Johnson Controls presents interior concept for autonomous driving at 2015 NAIAS

More than 30 innovations ranging from production-ready to exploratory are featured in a luxury-orientated concept interior aimed at autonomous vehicles.

The Innovation Demonstrator (ID15) concept is “based on a D-segment vehicle, which offers a premium interior experience for the next-generation of autonomous vehicles. It enables the driver and passenger to use time efficiently, effectively, and in new ways,” Han Hendriks, Vice President of Advanced Product Development and Sales, Johnson Controls Automotive Interiors, said during a media briefing at the 2015 NAIAS.

Leo Schurhaus, Johnson Controls’ lead designer for the ID15, said in an Automotive Engineering interview that 70% of ID15’s innovations are production-ready, 25% are exploratory, and 5% are conceptual.

An electronically controlled seating swivel re-stages the cabin environment during autonomous driving.

Both the driver’s and front passenger’s upper seatback insert can rotate 18° from the centerline toward the cabin’s mid-section. “It creates a nice rotation to the torso so the driver can face the front passenger. At the same time, you can (more easily) rotate your back and neck to be able to communicate comfortably with the people in the backseat,” he explained.

A seating rotation solution that moves only the seatback insert underscores the innovation. “The seat does not change position.

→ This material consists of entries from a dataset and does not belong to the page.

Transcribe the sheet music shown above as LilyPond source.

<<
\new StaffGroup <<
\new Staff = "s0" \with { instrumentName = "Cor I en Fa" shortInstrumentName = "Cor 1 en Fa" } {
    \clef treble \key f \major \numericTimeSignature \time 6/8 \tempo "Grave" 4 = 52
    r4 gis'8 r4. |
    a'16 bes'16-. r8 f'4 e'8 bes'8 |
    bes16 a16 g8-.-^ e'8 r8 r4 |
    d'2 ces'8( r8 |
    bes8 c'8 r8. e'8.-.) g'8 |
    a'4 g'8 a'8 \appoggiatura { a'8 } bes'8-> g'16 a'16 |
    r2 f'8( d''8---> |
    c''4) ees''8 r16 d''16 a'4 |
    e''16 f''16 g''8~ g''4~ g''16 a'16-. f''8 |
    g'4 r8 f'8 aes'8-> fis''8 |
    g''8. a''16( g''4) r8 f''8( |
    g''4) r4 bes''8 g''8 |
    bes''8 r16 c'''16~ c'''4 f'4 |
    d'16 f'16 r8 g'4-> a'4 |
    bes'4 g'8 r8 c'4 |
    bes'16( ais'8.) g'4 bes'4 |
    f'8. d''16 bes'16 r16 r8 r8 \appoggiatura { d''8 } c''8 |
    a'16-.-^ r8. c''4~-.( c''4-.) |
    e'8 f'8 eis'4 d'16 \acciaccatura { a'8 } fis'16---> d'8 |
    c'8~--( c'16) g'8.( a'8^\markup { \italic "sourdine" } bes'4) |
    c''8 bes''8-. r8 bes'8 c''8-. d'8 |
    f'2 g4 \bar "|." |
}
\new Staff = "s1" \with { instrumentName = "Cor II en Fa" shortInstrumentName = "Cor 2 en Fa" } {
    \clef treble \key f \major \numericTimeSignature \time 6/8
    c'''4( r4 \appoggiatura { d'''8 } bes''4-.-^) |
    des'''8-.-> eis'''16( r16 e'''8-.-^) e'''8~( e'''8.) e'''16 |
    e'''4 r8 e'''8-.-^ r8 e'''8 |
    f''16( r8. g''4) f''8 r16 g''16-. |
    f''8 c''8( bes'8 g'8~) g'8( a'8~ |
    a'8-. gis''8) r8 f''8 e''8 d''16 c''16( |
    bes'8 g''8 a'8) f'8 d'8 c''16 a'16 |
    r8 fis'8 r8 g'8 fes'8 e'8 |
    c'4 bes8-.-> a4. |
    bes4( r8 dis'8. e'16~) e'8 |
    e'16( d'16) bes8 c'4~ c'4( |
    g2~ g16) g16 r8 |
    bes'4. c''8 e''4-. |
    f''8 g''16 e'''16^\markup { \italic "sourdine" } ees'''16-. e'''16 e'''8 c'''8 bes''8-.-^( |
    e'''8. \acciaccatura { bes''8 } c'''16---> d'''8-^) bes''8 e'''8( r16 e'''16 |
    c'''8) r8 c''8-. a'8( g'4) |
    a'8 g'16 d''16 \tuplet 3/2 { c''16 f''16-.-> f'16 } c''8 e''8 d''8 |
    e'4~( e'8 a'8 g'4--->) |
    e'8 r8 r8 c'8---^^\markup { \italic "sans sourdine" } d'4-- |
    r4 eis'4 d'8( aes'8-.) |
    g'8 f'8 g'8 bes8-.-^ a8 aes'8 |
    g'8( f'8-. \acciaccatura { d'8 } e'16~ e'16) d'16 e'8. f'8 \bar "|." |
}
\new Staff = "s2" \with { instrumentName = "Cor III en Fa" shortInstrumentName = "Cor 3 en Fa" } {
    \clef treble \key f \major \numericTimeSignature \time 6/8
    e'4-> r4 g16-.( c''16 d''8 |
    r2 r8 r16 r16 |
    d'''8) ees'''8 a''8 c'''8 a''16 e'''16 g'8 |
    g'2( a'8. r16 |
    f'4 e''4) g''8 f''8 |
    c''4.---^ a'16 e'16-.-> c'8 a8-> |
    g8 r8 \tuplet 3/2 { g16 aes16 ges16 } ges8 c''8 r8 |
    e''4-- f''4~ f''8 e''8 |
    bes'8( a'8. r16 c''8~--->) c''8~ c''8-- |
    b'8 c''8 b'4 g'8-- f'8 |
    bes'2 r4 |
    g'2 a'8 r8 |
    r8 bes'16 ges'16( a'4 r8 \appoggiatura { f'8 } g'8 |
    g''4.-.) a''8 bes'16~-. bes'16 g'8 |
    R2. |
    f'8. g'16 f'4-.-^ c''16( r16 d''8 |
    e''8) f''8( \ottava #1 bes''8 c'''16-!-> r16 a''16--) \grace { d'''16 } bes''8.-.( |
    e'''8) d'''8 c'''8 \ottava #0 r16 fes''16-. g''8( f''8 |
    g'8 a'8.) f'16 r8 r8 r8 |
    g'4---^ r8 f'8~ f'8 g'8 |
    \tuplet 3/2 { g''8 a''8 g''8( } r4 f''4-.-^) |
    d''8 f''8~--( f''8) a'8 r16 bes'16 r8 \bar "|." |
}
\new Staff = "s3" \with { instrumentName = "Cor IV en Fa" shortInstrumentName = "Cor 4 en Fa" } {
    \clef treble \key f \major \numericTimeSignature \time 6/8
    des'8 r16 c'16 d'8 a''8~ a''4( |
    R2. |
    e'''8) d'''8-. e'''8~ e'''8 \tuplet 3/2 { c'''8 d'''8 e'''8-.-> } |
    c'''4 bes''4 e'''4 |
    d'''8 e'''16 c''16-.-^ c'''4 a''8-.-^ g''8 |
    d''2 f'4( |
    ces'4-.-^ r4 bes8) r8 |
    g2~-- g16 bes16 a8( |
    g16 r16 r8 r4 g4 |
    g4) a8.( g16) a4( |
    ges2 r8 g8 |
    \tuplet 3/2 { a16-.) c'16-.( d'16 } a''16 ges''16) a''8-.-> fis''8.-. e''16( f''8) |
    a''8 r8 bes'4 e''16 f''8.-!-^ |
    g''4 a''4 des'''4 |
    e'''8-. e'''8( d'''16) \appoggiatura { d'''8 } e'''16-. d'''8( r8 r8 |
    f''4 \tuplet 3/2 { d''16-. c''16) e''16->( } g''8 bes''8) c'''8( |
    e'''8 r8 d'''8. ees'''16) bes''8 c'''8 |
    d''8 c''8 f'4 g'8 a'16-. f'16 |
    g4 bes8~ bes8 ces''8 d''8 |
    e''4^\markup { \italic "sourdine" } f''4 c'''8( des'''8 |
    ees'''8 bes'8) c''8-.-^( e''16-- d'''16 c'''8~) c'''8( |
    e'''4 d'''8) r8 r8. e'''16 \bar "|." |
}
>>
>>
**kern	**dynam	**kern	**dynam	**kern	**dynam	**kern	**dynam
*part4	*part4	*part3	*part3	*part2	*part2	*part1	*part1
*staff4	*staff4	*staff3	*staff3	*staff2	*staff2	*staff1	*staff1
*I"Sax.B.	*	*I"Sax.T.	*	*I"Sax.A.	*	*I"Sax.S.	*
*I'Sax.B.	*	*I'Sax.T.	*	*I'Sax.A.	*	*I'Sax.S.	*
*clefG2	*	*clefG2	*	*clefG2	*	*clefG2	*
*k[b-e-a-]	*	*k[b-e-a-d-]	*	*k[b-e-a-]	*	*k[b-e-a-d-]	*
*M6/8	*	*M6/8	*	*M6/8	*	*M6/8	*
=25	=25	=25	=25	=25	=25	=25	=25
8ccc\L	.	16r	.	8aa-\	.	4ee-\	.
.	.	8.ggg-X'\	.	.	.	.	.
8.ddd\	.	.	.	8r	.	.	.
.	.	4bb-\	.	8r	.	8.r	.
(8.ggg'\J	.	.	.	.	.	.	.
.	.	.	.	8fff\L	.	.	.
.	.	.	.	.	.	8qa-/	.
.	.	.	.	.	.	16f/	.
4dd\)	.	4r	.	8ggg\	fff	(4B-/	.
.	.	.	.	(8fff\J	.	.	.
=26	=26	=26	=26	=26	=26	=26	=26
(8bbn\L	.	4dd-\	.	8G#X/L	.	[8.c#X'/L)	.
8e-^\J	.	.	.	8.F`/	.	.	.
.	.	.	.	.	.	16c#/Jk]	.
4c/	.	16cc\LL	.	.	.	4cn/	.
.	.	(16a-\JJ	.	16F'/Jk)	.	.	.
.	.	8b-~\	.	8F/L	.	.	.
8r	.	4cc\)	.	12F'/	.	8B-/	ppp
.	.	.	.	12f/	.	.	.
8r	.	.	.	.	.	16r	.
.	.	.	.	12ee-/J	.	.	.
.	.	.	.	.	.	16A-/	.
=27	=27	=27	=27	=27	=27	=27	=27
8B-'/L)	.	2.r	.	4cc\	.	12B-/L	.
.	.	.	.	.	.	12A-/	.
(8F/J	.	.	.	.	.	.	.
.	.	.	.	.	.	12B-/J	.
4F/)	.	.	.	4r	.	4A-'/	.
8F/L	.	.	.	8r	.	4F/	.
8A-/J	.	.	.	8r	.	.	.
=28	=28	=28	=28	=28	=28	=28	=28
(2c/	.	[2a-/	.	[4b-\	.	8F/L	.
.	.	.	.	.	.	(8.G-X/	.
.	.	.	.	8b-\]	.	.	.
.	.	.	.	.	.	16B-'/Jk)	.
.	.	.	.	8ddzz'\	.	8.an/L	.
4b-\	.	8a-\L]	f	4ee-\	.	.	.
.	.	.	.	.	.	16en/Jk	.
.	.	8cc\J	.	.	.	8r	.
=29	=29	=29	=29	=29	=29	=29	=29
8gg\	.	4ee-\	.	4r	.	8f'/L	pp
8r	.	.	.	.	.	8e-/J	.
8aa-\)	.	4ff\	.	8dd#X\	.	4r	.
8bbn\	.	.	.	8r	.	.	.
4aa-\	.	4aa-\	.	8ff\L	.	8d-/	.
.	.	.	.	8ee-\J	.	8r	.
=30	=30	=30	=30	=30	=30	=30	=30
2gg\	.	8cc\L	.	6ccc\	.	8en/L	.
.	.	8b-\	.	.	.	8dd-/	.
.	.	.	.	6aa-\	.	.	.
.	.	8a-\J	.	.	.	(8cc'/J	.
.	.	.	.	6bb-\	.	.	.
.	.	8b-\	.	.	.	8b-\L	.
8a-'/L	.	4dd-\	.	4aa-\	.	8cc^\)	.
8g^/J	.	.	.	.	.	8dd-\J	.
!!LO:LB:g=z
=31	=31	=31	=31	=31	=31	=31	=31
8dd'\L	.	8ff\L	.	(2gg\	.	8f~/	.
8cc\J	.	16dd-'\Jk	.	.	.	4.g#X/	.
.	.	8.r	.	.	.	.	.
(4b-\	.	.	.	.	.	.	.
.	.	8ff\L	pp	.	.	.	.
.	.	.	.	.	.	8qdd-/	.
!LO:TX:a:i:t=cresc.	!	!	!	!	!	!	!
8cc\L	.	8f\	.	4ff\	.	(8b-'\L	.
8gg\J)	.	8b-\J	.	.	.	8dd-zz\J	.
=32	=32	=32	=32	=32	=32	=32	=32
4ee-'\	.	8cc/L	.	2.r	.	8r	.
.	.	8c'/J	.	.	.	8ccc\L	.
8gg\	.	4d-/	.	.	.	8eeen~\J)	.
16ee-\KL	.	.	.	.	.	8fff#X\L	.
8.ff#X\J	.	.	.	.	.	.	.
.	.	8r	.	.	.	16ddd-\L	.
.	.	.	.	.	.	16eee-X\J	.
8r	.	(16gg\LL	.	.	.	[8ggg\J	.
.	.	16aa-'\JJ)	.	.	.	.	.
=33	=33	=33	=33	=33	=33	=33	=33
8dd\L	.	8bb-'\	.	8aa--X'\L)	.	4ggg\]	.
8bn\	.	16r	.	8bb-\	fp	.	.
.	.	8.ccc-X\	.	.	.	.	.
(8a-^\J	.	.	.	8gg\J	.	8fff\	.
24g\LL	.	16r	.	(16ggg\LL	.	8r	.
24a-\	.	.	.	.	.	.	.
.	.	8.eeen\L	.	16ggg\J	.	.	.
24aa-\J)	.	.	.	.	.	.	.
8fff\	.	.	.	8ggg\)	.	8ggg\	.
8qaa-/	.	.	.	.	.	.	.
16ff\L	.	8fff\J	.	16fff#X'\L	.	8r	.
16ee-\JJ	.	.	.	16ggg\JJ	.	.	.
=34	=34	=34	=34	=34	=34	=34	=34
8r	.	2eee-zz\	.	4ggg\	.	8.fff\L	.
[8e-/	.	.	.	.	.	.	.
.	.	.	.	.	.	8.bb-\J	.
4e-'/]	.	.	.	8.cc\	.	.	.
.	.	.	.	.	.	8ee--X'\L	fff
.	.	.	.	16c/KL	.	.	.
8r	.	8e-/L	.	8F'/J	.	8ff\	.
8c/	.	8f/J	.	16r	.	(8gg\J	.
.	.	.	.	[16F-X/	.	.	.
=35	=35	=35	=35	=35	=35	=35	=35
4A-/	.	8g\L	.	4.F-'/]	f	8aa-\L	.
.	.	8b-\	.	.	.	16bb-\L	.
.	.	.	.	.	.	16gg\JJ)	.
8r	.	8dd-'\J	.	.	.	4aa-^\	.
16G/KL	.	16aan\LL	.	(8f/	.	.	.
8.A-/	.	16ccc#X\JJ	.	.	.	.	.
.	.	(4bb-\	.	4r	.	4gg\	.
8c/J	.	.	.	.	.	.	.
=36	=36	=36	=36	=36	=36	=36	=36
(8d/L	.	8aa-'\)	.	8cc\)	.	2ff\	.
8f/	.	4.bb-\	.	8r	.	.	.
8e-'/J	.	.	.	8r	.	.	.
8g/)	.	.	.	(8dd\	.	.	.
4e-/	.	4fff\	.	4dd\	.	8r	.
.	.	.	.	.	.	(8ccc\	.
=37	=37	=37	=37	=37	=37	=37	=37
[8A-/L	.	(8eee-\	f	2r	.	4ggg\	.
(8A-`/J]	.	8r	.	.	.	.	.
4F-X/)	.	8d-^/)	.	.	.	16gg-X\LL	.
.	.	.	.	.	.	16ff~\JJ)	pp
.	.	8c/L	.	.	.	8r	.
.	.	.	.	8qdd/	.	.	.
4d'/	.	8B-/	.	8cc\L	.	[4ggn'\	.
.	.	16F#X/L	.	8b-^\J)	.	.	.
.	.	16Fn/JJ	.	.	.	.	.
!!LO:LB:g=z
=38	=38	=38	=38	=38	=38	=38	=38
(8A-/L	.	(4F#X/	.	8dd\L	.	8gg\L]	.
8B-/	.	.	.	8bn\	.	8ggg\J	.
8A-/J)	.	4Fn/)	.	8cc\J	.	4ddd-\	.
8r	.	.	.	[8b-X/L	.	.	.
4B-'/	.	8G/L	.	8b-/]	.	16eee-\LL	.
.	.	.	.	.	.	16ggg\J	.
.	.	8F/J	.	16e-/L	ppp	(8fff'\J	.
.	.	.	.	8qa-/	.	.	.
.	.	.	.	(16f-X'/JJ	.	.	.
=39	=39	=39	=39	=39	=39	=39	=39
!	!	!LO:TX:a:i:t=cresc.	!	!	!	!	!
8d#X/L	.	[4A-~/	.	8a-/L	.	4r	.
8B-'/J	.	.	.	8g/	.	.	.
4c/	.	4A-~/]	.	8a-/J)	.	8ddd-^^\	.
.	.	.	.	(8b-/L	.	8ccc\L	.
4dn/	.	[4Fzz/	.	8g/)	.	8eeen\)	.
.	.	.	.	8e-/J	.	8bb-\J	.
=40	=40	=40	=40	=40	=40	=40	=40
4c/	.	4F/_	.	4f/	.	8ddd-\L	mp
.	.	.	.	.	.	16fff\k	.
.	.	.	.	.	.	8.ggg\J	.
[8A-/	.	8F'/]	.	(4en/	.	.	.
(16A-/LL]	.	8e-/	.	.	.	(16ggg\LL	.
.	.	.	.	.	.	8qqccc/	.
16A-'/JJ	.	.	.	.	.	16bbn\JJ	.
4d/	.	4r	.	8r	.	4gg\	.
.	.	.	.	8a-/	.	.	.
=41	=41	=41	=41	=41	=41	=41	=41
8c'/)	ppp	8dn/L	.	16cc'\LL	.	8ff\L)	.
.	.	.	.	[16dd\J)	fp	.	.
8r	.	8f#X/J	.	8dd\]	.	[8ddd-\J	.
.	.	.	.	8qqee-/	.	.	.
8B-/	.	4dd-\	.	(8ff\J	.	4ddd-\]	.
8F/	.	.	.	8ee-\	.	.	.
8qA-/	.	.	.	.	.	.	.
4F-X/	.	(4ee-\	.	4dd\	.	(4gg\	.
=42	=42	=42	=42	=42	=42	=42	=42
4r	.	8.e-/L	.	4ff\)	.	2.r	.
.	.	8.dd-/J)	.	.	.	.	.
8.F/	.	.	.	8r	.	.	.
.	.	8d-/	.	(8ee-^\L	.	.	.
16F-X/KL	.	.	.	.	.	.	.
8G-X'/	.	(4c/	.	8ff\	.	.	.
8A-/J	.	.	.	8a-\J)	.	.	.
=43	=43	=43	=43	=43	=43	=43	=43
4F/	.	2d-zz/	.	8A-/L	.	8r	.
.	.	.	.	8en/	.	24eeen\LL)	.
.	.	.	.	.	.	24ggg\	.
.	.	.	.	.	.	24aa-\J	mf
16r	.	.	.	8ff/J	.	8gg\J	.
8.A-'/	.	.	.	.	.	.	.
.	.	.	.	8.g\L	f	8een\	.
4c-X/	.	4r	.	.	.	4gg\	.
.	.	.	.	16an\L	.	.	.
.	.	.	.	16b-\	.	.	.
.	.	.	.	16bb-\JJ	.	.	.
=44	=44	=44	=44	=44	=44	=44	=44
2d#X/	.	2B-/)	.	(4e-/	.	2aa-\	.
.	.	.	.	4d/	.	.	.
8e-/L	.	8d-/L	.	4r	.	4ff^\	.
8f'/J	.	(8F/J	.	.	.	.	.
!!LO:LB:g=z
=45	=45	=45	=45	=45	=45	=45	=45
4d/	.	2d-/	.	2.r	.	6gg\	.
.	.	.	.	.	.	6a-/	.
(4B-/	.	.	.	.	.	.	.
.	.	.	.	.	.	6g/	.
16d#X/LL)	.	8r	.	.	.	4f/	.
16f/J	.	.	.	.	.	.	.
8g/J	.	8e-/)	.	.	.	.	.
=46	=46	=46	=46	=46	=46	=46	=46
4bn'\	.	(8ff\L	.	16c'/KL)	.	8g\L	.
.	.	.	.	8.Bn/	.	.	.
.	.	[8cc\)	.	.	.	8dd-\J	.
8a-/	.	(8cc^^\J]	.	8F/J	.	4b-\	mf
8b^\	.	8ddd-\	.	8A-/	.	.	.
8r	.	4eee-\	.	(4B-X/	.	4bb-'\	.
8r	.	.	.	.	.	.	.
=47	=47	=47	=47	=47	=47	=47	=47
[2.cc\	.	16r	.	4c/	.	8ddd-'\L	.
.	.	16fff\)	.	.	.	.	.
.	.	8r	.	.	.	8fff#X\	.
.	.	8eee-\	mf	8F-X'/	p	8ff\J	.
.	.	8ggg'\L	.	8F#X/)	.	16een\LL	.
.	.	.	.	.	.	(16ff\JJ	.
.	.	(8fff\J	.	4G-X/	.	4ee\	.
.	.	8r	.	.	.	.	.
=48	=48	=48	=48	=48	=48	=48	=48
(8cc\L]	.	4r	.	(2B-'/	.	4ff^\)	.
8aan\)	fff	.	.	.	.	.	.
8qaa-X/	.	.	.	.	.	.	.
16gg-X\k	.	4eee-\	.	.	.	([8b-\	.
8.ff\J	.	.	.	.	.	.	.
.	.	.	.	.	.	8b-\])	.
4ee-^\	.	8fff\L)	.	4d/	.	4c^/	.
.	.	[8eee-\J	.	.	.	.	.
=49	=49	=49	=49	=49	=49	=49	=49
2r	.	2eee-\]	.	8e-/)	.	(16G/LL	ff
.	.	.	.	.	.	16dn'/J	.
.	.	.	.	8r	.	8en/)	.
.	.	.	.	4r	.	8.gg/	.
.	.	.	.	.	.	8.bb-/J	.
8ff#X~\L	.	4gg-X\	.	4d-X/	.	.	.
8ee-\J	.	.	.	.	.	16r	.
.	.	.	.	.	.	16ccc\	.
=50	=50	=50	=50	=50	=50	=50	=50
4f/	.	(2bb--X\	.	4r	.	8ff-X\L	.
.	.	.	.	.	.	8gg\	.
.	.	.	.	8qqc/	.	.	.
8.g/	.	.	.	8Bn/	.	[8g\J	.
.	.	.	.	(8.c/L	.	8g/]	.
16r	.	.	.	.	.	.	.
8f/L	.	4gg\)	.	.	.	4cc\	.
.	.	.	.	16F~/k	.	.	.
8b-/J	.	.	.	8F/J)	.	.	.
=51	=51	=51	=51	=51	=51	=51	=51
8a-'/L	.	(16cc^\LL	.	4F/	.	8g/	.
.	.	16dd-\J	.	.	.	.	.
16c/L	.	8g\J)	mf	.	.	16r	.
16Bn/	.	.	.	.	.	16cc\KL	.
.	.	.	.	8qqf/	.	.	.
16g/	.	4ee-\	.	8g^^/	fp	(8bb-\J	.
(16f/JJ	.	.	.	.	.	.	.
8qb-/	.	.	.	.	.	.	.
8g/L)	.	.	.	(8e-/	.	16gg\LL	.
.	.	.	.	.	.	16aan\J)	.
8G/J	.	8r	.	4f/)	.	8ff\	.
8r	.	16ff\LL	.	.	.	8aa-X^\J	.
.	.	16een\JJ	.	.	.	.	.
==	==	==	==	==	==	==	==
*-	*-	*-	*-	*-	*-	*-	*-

The seat cushion and the base of the seatback do not change position,” said Schurhaus. A rear-seat occupant can press a button to recline the seat and bring the legs up on a leg- and foot-rest as the front passenger seat simultaneously moves forward to create additional leg room.

An autonomous driving mode repositions the steering wheel via moving it as a single piece 5.9-in (150 mm) toward the instrument panel as the driver’s seat slides rearward. Driver and front passenger can access a 37° rotating tray-table located underneath the top portion of the center floor console.

The center floor console’s lower portion has a forward-located stow space and a two-way sliding cooling bin for beverages. This cooling unit moves forward and rearward without crumpling a stowed bag or other item. “The storage bin in front slides independently, so it’s actually moving with it,” said Schurhaus.

ID15’s sculpted leather surfaces on the upper instrument panel and door inserts were accomplished via a proprietary Johnson Controls production technique. “It’s not yet in production, but we’re very close to being in production,” said Schurhaus.

A team in the U.S. worked on the ID15’s concept design along with input from workers in Germany. A team of engineers in China with assist from the U.S. handled the engineering work, according to Schurhaus, who is based in Shanghai. The ID15 model was built in the U.S.

“A lot of the ID15’s execution is very close to what you would see in production. We built it just like a production interior so it will show the functionality (of the various innovations),” said Schurhaus.